La figura de la implicación supone el sentirse interpelado, necesitar trabajar sobre algún punto de detenimiento, de
dificultad, de angustia; el pedido sin dudas estará orientado a alguien con el que se está transferenciado mínimamente,
se le supone experiencia o experticia, o capacidad para alojar esa pregunta y ponerla a trabajar; el resguardo ético
implica ciertas garantías para poder ponerse en falta, plantear abiertamente las dificultades tanto de posición frente a
dimensiones materiales como transferenciales frente al usuario o al equipo, sin que esto vaya en desmedro de la
valoración de su trabajo, su estabilidad laboral, etc. La supervisión si no es externa, transferenciada y motivada por la
pregunta sobre alguna dificultad del caso, es vigilancia o cuidado.

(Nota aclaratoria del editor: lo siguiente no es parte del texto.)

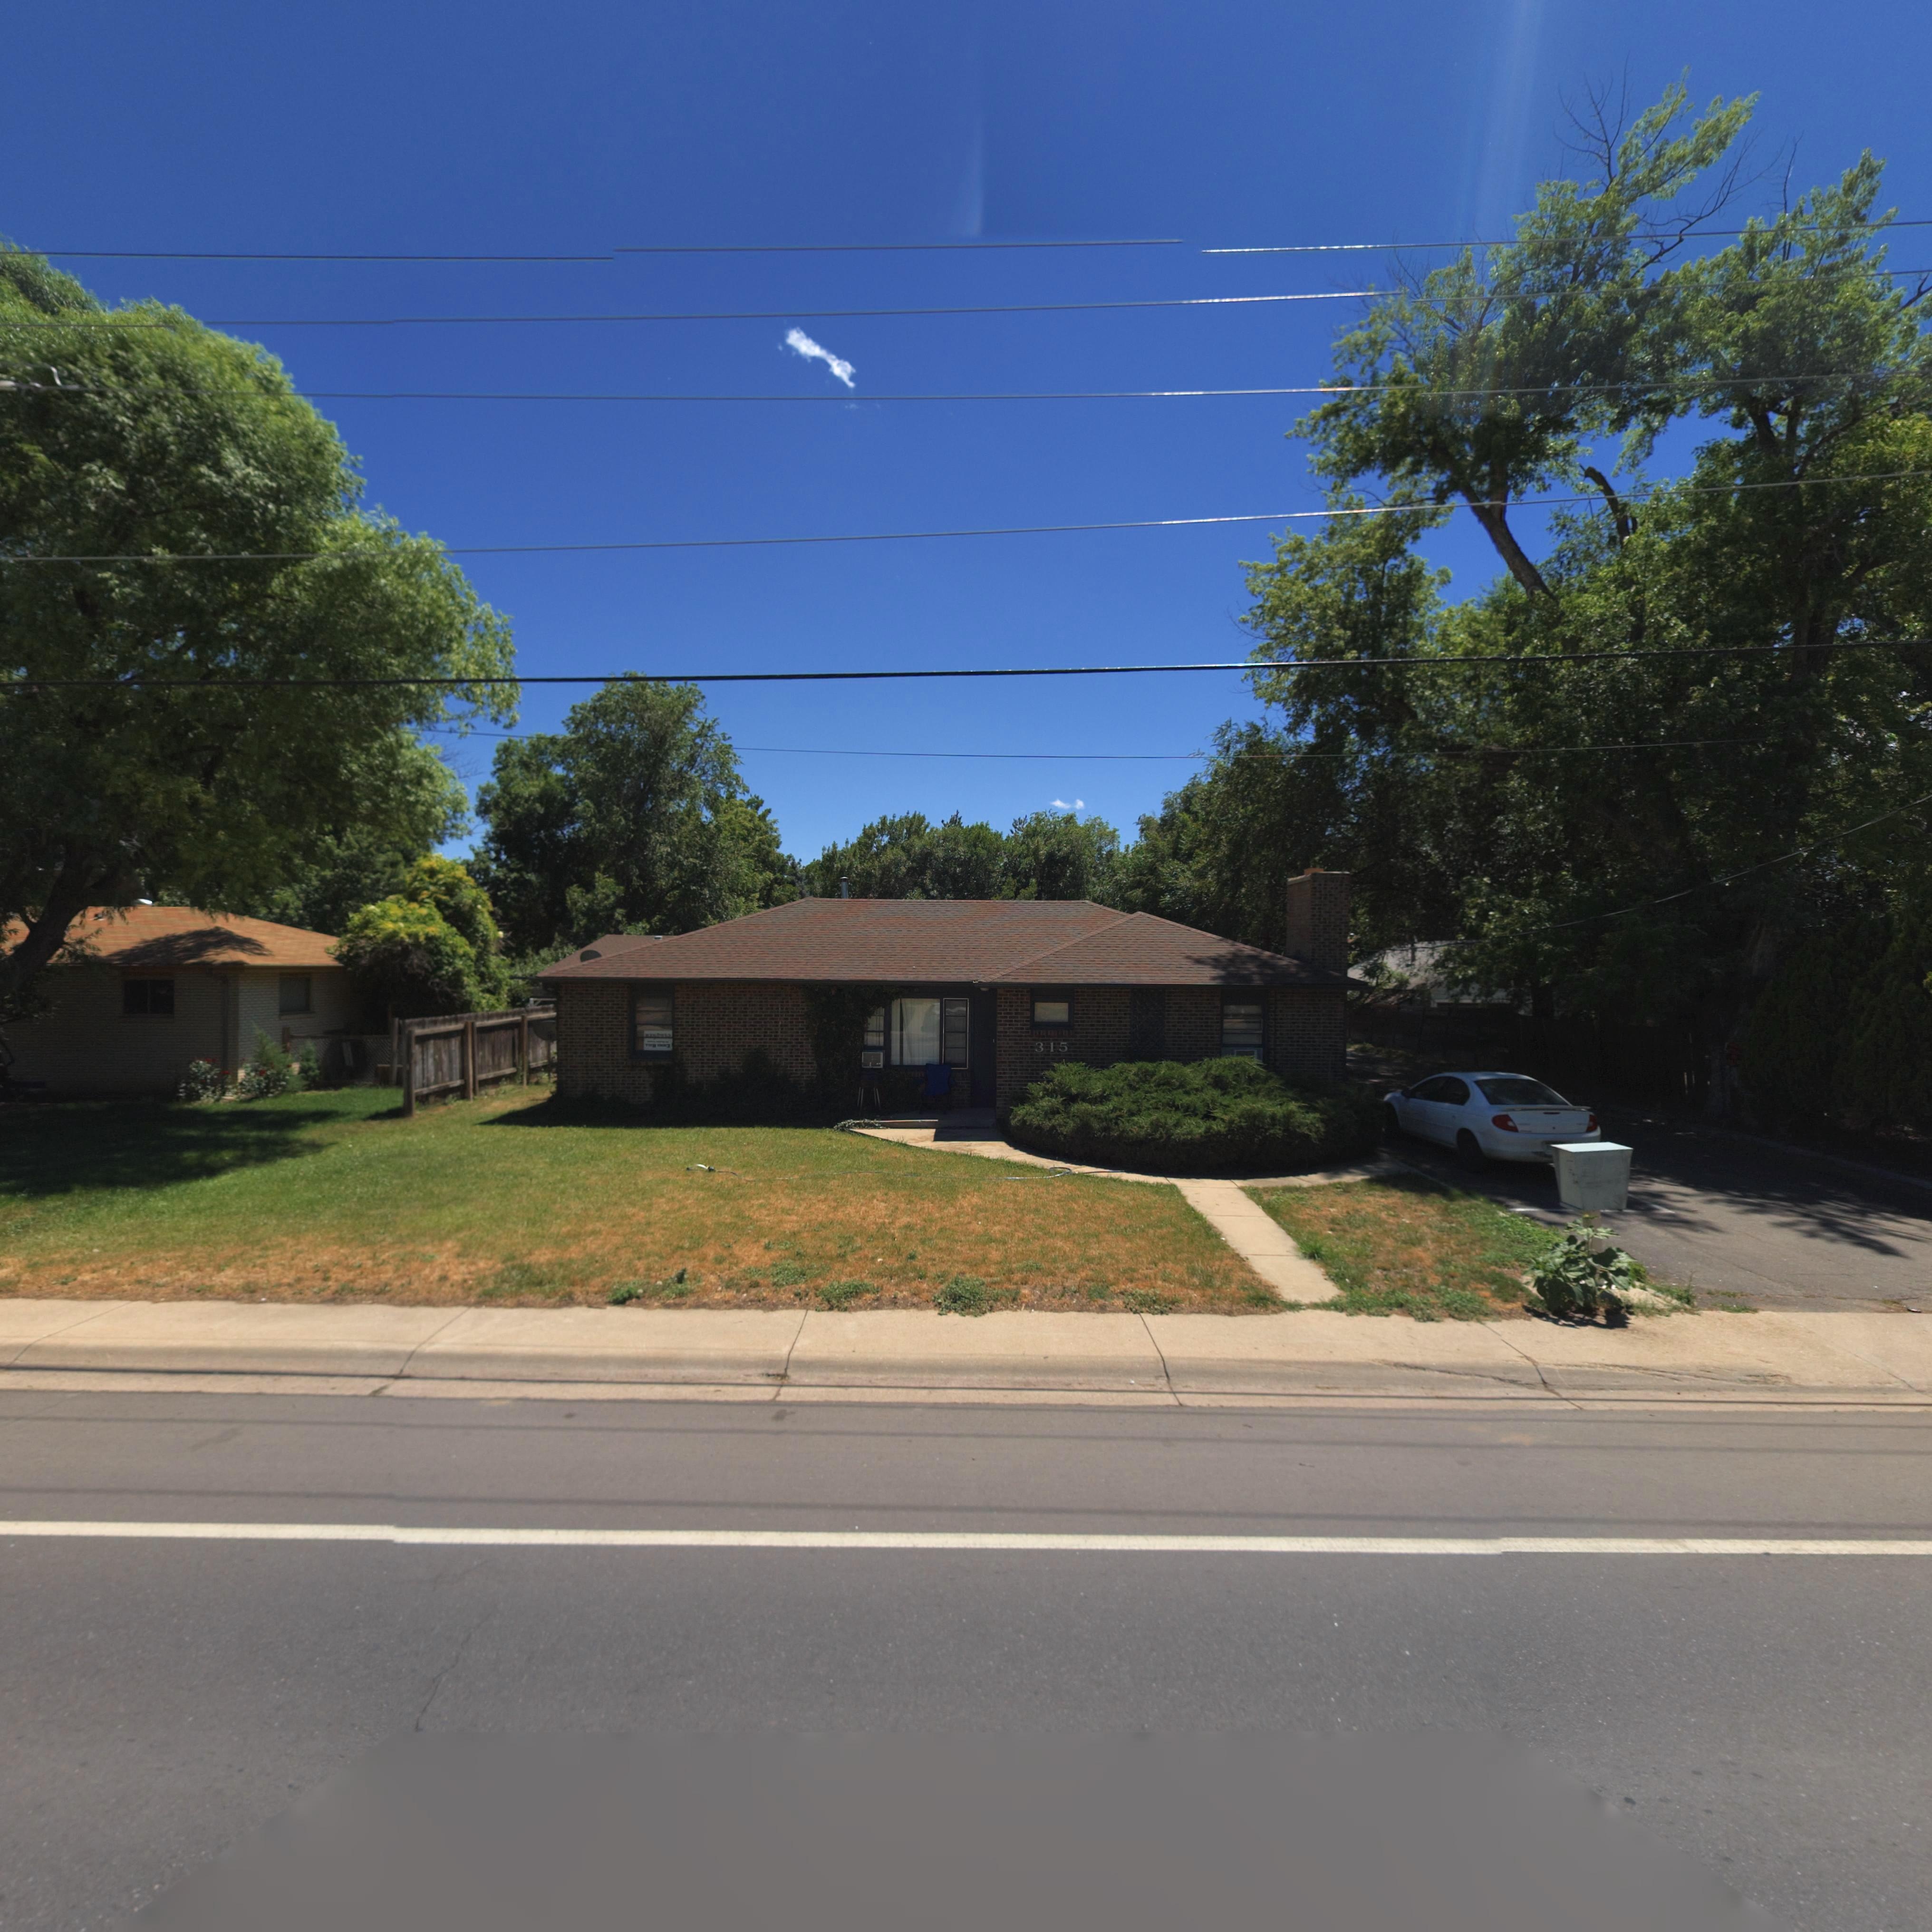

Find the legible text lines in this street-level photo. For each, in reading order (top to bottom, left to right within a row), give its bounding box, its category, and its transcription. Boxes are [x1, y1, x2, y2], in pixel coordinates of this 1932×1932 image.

Aquí creo más pertinente la necesidad el trabajo conjunto, con el equipo, con otros, pensando juntos pero sobre lo que
sólo el acompañante tiene como insumo para leer con otro: cómo es tomado en el lazo transferencial, a partir de esto es
posible repensar el encuadre en el marco de la estrategia clínica así como los aportes que el acompañante puede hacer
al trabajo en equipo.

El requerimiento para el acompañante debería ser que sostenga un trabajo ético, reflexivo respecto de su lugar en las
prácticas restitutivas de derechos, que sea responsable de supervisar siempre que se vea entrampado en alguna
dificultad, estando advertido de las dificultades específicas de su práctica: la sobreimplicación, la complejidad del
campo, etc. Un requisito puede ser su análisis personal, pero éticamente es complejo exigirle “trabajar supervisado”.
Esto es interesante pensarlo como un síntoma del campo actual del at que señaliza en esa necesidad la falta de
formación o experiencia y/o la constante rotación por las precarias condiciones de trabajo. Motivos estos por los cuales
los equipos a veces no están seguros de que cuenten con referencias de formación o experiencia suficiente y es leído
como un riesgo el no estar viendo de cerca el trabajo del acompañante. Por suerte este horizonte va cambiando y en ese
tránsito la Universidad es un actor clave.

A modo de cierre

Quisiera terminar como comenzamos, enunciando como conjuro frente a los desafíos de nuestras prácticas cotidianas,
como recordatorio y apuesta que los derechos humanos no poseen su eficacia en la proclamación de sus principios sino
en cómo logran permearse en la realidad social a partir de prácticas que propicien su implementación y eso nos
interpela a todos, a pensarnos y a pensar las prácticas que sostenemos.